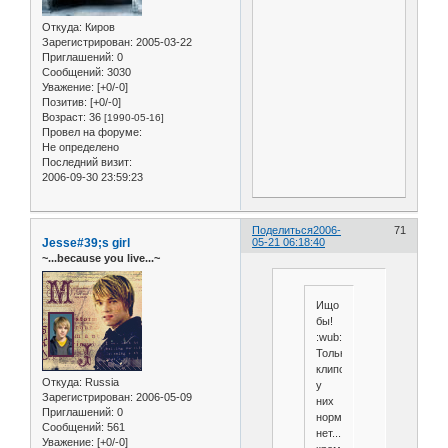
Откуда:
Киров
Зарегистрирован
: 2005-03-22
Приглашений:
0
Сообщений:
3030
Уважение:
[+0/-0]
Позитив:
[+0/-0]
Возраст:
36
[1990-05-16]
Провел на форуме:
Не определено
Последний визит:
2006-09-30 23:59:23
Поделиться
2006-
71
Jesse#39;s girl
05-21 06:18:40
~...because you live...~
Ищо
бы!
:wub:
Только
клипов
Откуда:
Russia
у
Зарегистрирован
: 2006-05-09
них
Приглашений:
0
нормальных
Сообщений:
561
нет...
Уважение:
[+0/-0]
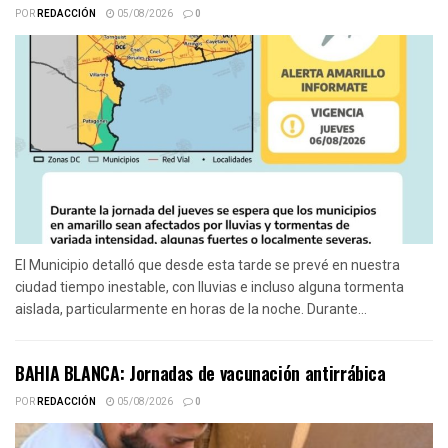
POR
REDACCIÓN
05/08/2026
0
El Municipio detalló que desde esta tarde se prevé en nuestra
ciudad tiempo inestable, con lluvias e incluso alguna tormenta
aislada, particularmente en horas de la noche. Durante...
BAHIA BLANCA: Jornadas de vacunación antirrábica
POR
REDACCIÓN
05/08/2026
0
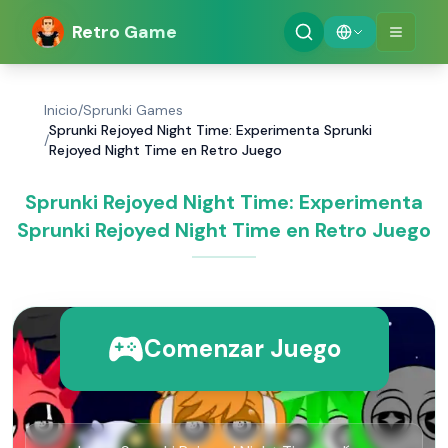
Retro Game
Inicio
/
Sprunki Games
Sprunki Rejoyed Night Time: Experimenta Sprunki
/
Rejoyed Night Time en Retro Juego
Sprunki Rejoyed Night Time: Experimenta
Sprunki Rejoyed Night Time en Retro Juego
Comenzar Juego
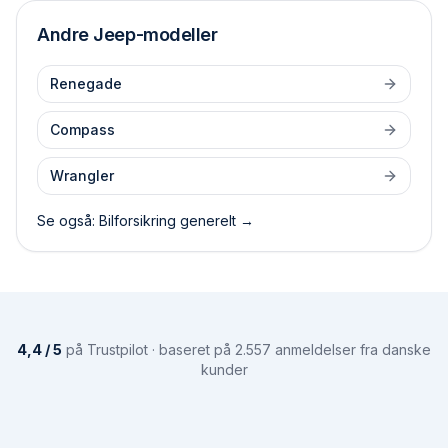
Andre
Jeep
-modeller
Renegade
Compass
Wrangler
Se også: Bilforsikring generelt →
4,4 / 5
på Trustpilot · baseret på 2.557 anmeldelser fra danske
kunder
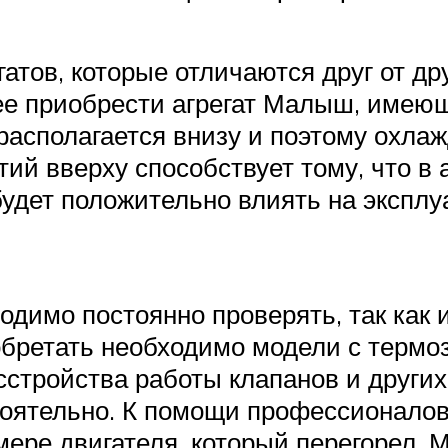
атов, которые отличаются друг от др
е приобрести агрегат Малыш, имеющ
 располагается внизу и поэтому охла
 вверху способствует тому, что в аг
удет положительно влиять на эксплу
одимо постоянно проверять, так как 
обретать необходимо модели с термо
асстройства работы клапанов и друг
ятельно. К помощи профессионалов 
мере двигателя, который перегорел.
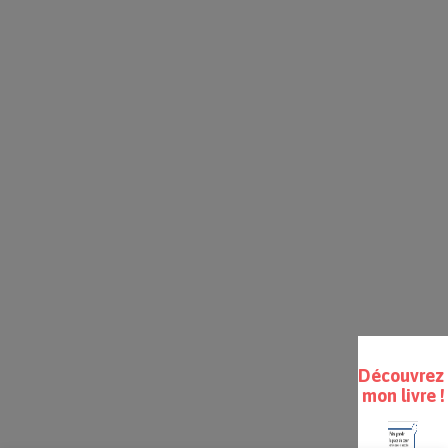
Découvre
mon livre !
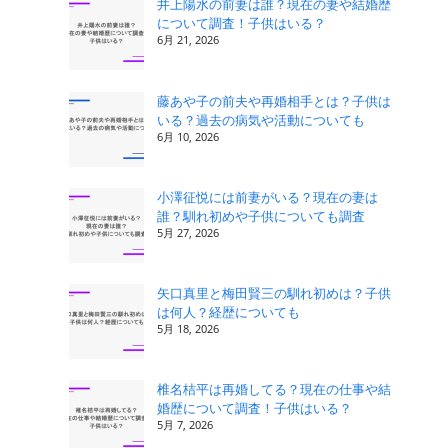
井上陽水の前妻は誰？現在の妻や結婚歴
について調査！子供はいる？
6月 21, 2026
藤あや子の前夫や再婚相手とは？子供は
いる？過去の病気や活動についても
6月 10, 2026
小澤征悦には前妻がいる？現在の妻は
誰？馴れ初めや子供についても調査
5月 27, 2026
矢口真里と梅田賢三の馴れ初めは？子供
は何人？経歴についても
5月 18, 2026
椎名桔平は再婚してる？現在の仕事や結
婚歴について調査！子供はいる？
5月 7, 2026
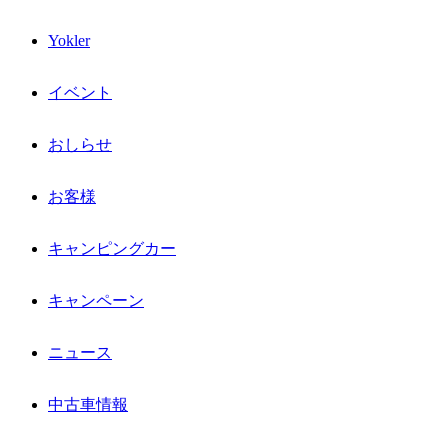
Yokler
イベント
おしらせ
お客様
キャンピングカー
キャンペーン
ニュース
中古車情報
━━━━━━━━━━━━━━━━
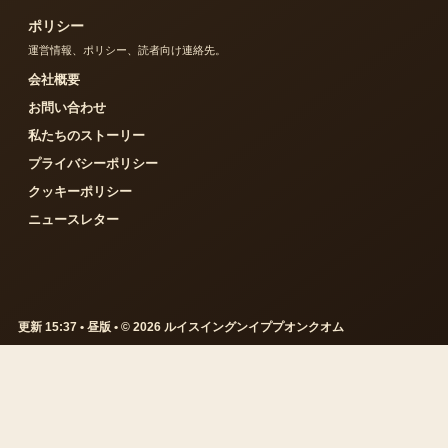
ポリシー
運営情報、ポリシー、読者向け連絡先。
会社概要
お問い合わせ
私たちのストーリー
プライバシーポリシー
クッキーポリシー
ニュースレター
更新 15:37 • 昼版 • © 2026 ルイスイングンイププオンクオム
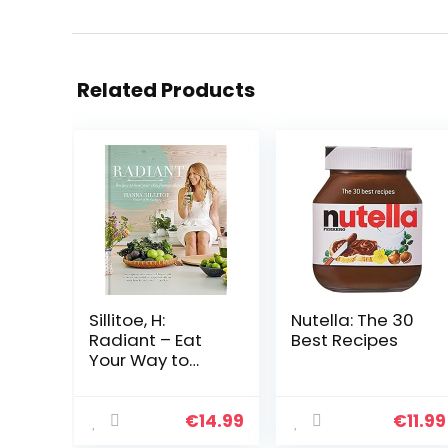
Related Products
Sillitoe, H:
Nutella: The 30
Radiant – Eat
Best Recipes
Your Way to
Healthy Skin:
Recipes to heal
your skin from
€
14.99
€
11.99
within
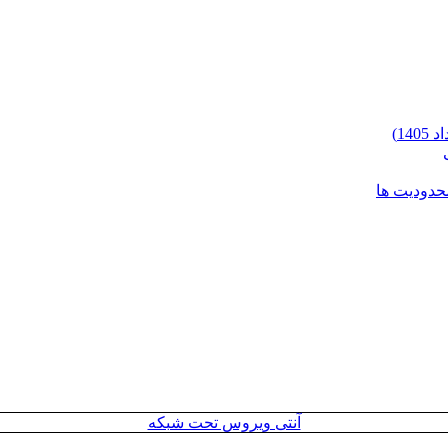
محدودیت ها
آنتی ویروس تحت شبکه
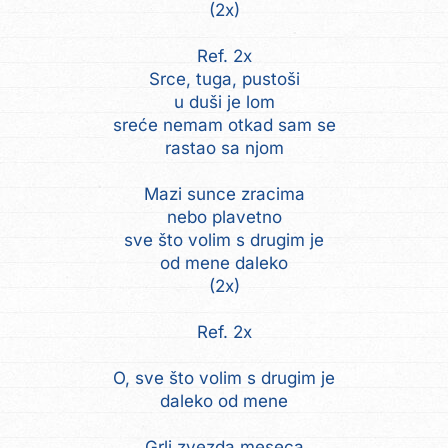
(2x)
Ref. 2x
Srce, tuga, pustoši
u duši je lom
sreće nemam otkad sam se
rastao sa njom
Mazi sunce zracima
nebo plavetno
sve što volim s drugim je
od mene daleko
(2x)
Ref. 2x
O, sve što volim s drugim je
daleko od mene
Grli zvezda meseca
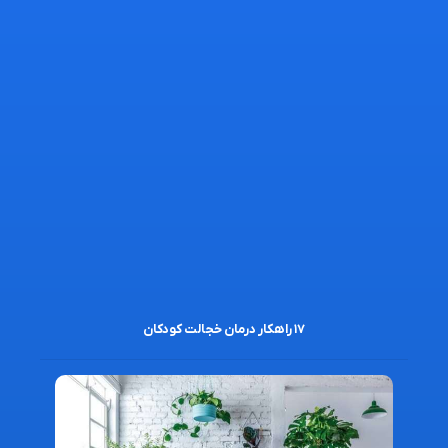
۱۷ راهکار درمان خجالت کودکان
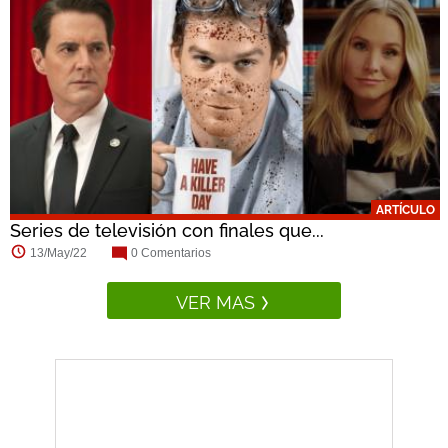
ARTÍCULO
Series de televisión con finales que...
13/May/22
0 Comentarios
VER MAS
━━━━━━━━━━━━━━━━
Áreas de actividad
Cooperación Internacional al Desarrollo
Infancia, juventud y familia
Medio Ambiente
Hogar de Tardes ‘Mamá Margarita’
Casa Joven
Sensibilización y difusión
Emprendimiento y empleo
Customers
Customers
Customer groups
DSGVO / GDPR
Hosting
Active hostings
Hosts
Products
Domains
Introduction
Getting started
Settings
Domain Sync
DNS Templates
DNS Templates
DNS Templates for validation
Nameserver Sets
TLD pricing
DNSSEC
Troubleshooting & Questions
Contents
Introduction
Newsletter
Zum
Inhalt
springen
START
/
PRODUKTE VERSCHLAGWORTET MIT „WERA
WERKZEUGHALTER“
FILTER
━━━━━━━━━━━━━━━━
* Exercise details
Locate each row above that contains the word "drugim" and copy those rows out in full.

* Answer area
sve što volim s drugim je
O, sve što volim s drugim je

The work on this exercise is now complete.